I bought my first smartphone about a year and a half ago. It was the straight-from-Google version of the Samsung Nexus S, meaning that it came without any carrier-installed crapware and no contract. However, it was already over a year old and a generation behind the times when I got it. That meant that it was already slower than the current state of art and came with the older Android 2.2 (which I upgraded a few months later to Ice Cream Sandwich). Overall it was a good phone, but has been gradually showing it’s age. It was having trouble using newer apps and the upgrade to Ice Cream Sandwich had been awkward enough that I didn’t even try to update it to Jelly Bean. I had been using T-mobile as my carrier and though I had one of their contract-free prepaid Monthly4G plans, I had carelessly bought the version of the phone with the wrong radio chipset, meaning I only got EDGE service most of the time.
The thought to upgrade to a new phone had been at the back of my mind for a few months. But the announcement of the Galaxy S4 as Google’s next flagship device made me take a look at the available options. While the S4 looks great, I wasn’t about to shell out $650 for a new phone. However, it turned out that the current flagship phone — the Nexus 4 — is available for $350 and it’s only a few months old. It was available unlocked and a quick search of the Intertubes suggested that it worked well on T-mobile’s network.
The Google Nexus 4
The Nexus 4 is a good, solid device and is definitely a big step up from the Nexus S. The 1280 x 768, 4.7-inch display looks great, it’s slimmer and the 8MP camera is a much better than what the Nexus S. It also comes with Android 4.2 (Jelly Bean) and is fast enough to run heavy duty modern apps without skipping a beat. It doesn’t have LTE, but on T-Mobile’s HSPA+ network the speeds I do get are more than sufficient for my needs. The battery life is better than what I’m used to — I can generally end a busy day with about 15-20% to spare. Admittedly, I don’t stream a lot of video or upload lots of photos, so your mileage will probably vary.

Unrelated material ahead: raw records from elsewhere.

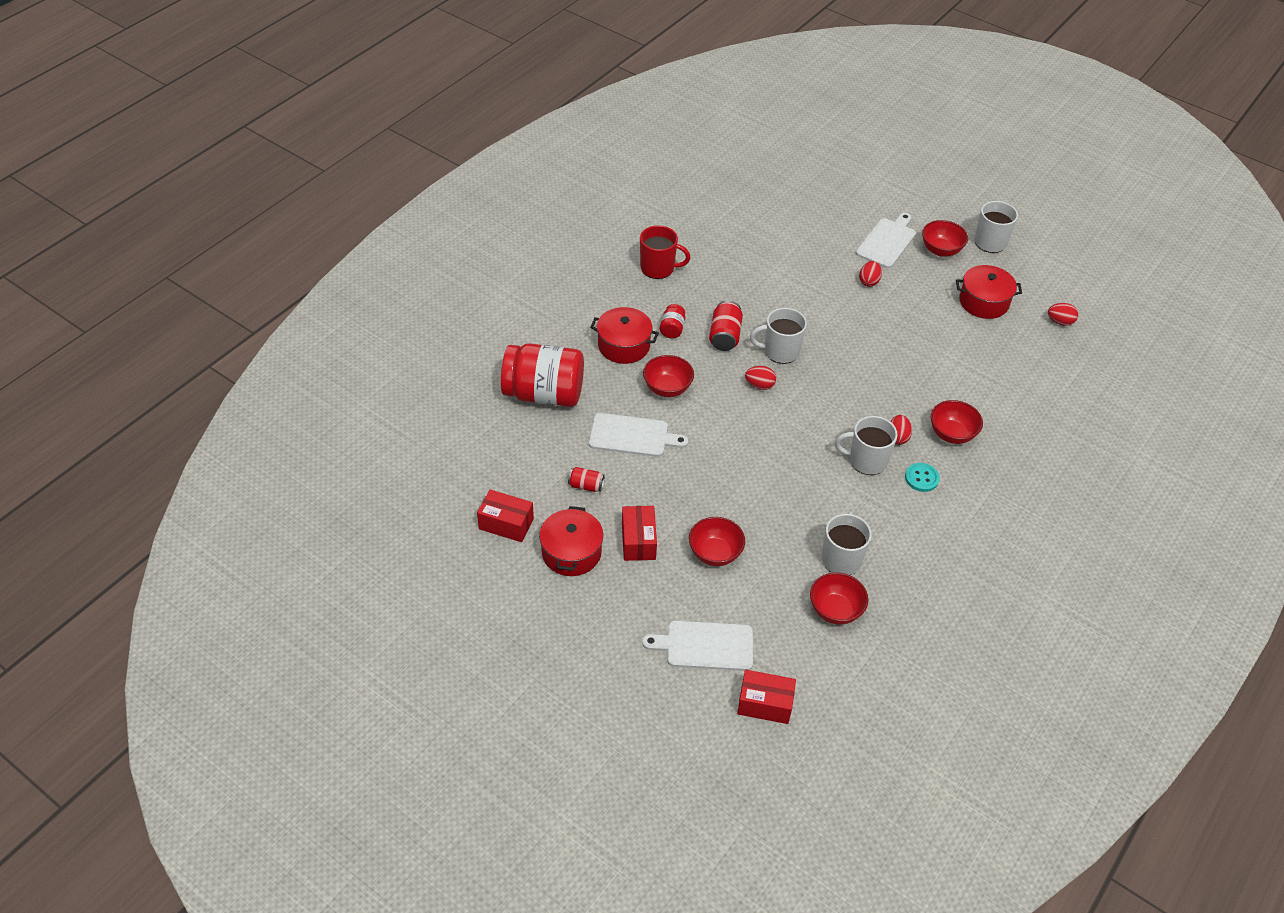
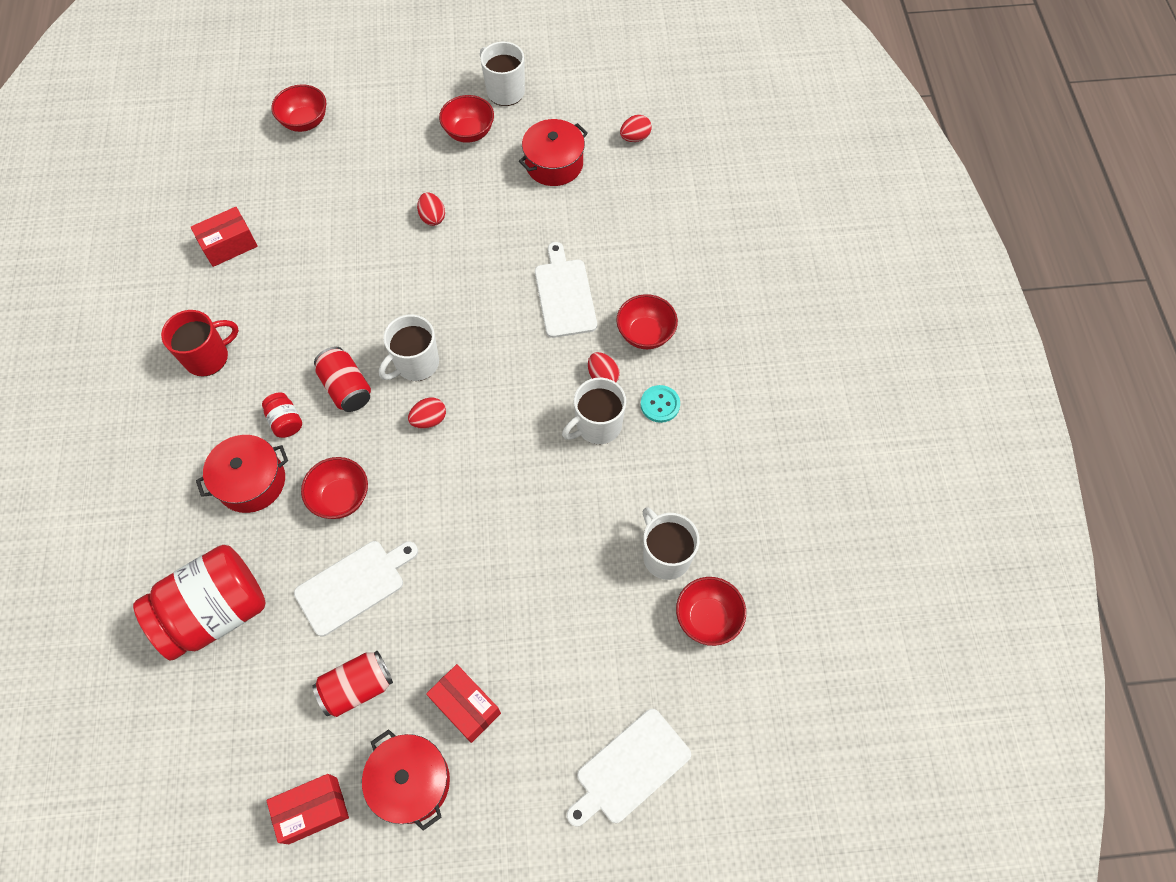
camera: 40 degrees left, 15 degrees up
red can [568,467,605,492] -> red can [312,651,393,717], size x1.58
red bowl [689,517,745,566] -> red bowl moved to [272,84,326,132]
red box [737,670,796,724] -> red box moved to [190,207,258,267]
white cutting board [856,213,916,268] -> white cutting board moved to [535,242,597,338]

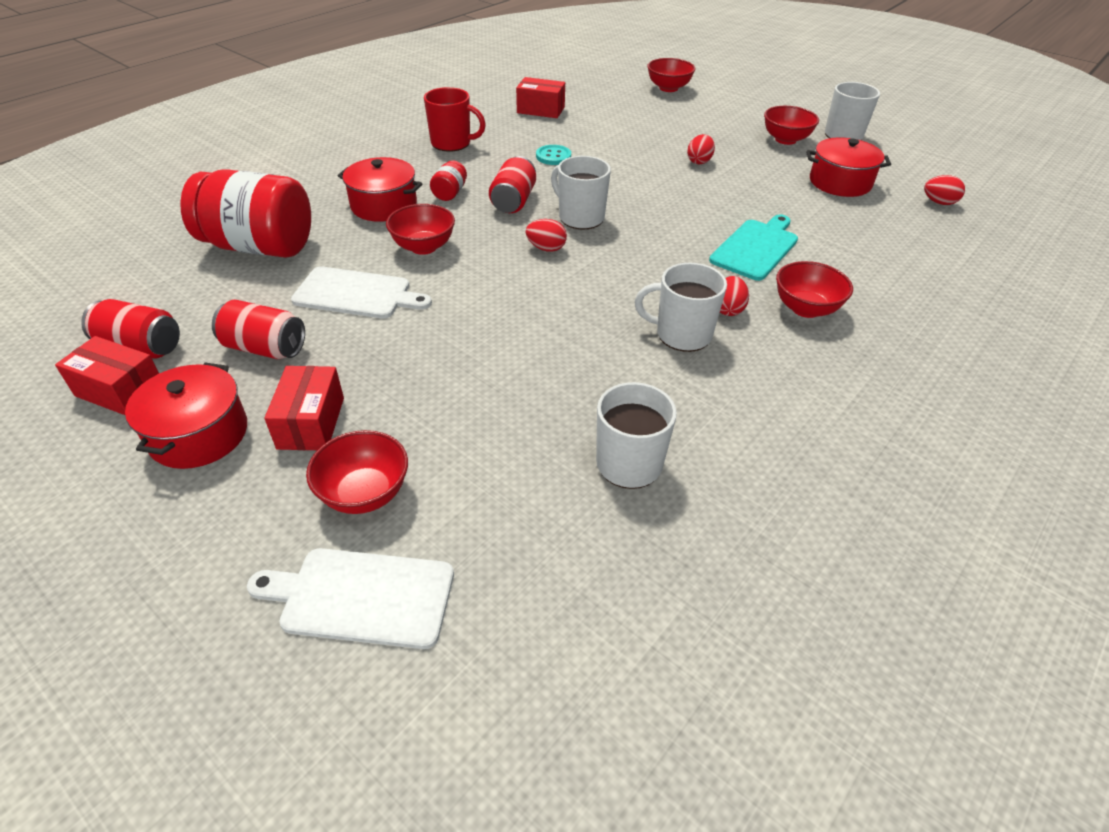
camera: 45 degrees right, 20 degrees down
white mug [379,315,439,381] -> white mug turned 45 degrees clockwise [551,156,611,230]
white cutting board [535,242,597,338] -> turquoise cutting board [709,214,798,281]
turquoise button [641,385,680,423] -> turquoise button moved to [536,145,571,165]
red bowl [676,577,746,646] -> red bowl moved to [306,430,408,514]
none -> red can [81,299,180,358]

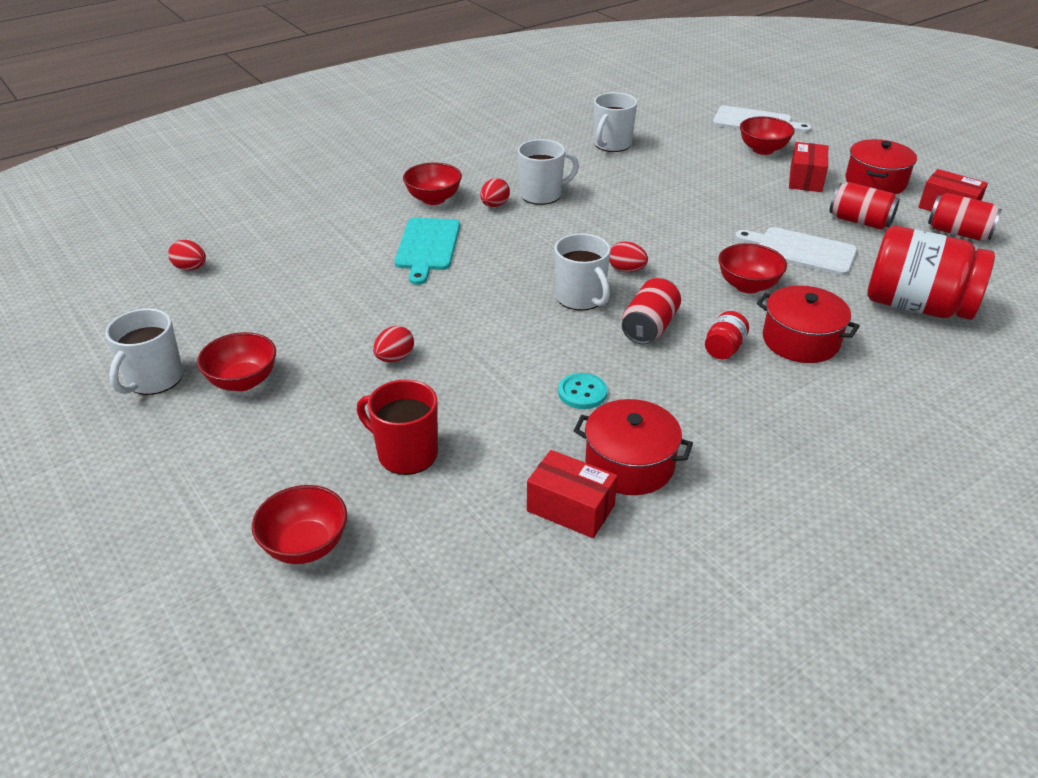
camera: 165 degrees left, 5 degrees down
red mug [424,87,486,152] -> red mug moved to [357,379,438,475]
white mug [635,263,727,352] -> white mug turned 45 degrees counterclockwise [518,139,579,205]
turquoise cutting board [709,214,798,281] -> turquoise cutting board turned 45 degrees counterclockwise [395,218,460,285]
red pot [806,137,891,197] -> red pot moved to [574,399,693,495]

On my Nexus S I rarely installed apps and never really explored the Android ecosystem (or rather, the Google Play store). But with a newer phone with an up-to-date version of Android, it was time to go exploring. I was pleasantly surprised to find that Android apps seem to be developing a UI style that is quite different from the iOS counterparts (though not quite as different as Windows Phone). Apps from both large companies (such as Twitter) and smaller operations (like Astrid) sport a sharp, clean and mostly gradient-free design that I personally feel pretty refreshing. I also really like the Google+ app, though I can’t say I use it all that much and I’m looking forward to the new Gmail app. If you need more evidence that Android apps can be just as good looking as their counterparts on other platforms, check out Android Niceties. Sharing between applications and services is also so much nicer and painless than on iOS, though there are some bad apples (I’m looking at you, Feedly).
There are a few quibbles I have about the Nexus 4, but they’re not major and definitely not show-stoppers. For starters, the back of the phone is glass, not plastic or metal. I don’t have a history of breaking screens, but I will sometimes put down my phone pretty roughly on a table and I’m afraid I’ll end up cracking the back soon. Secondly, the headphone jack is on top of the phone. This is probably a good idea if you’re charging and listening to music at the same time, but makes it’s a bit awkward for listening on earphones with the phone in your pocket. With the Nexus S (which had the jack at the bottom) it was quite natural to put the phone in your pocket bottom-up and then turn your hand as you pulled it out to see the screen upright. The corresponding motion with the jack on the bottom seems rather more convoluted, but it might just be muscle memory that will get reprogrammed with time. Finally, (and this isn’t unique to the Nexus 4) I’m yet to find a Android to-do or task management app that is flexible enough as OmniFocus on OS X and Android.
All that being said, I am very happy with the Nexus 4. I really liked the Nexus S when I first got it and I’ve always liked Android. The Nexus 4 is a significant upgrade and I pretty impressed by the current state of the Android ecosystem. Barring unforeseen problems (or a very cheap upgrade option) I fully expect to hold on to this as my primary mobile device for the next few years. I don’t have any experiences with other Android devices (or other smartphones for that matter) so I can’t really compare, but I’m willing to take a chance and say you can’t get much better than a clean stock Android (especially if you use Google services as much as I do). As a final happy ending, I managed to hand off my Nexus S to a friend who decided to move up from a dumb phone. That makes one less unused device for me to keep around.